- **Exercise objective**: Return every line of the records below word for word, leaving out the pictures.
START Data for the task
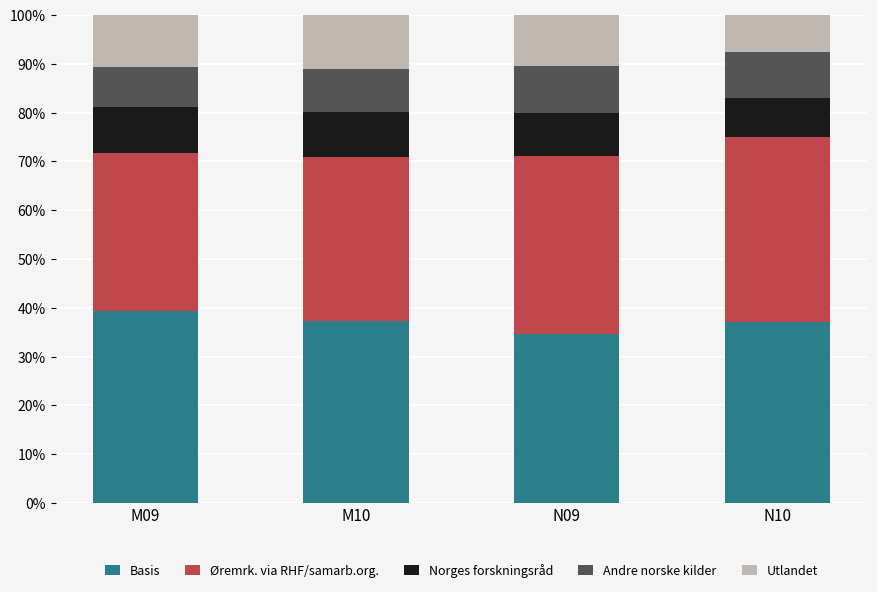

Which category has the highest value in the Basis series?

M09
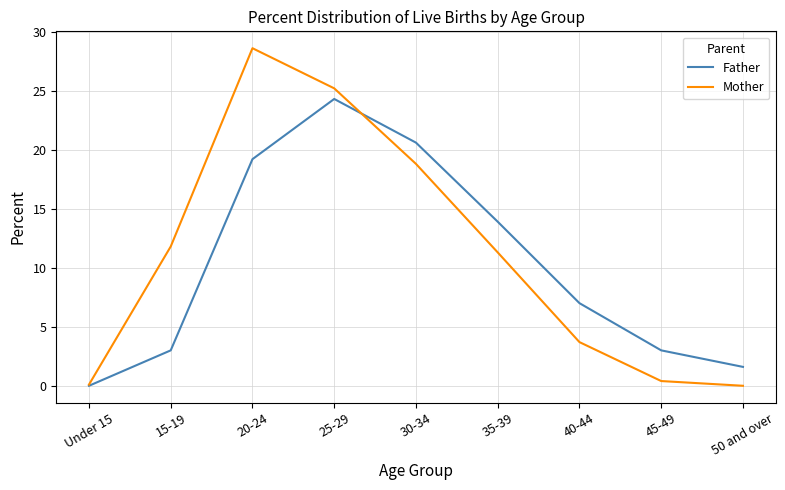

What position from the left is 15-19?

2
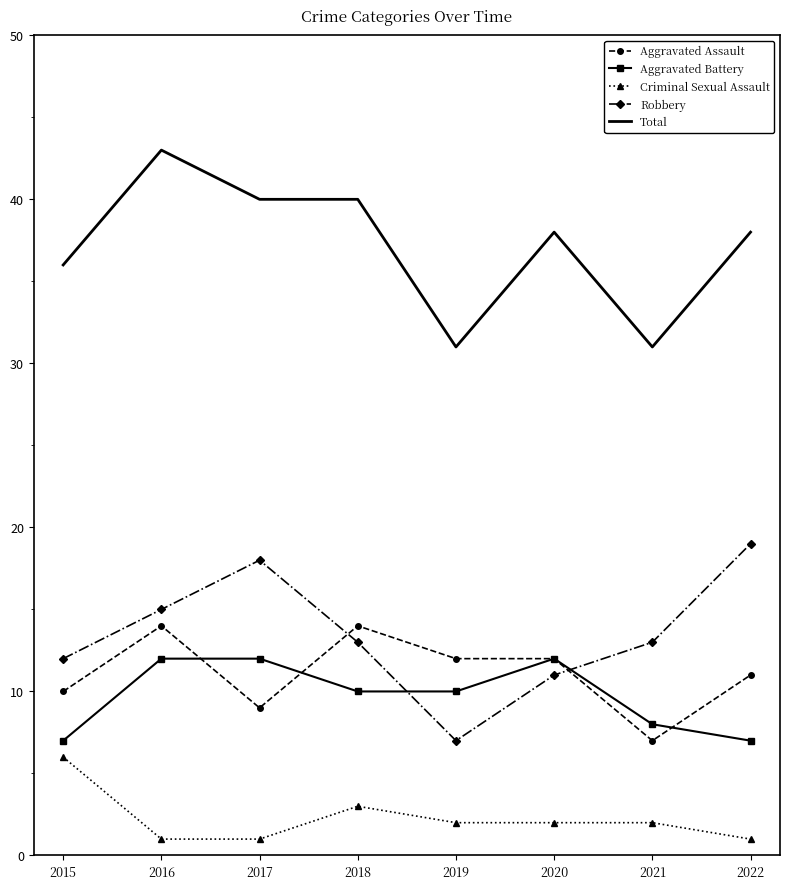

What is the difference between the highest and lowest values at 2018?

37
END Data for the task
- **Task response**:
Which category has the highest value in the Basis series?

M09

What position from the left is 15-19?

2

What is the difference between the highest and lowest values at 2018?

37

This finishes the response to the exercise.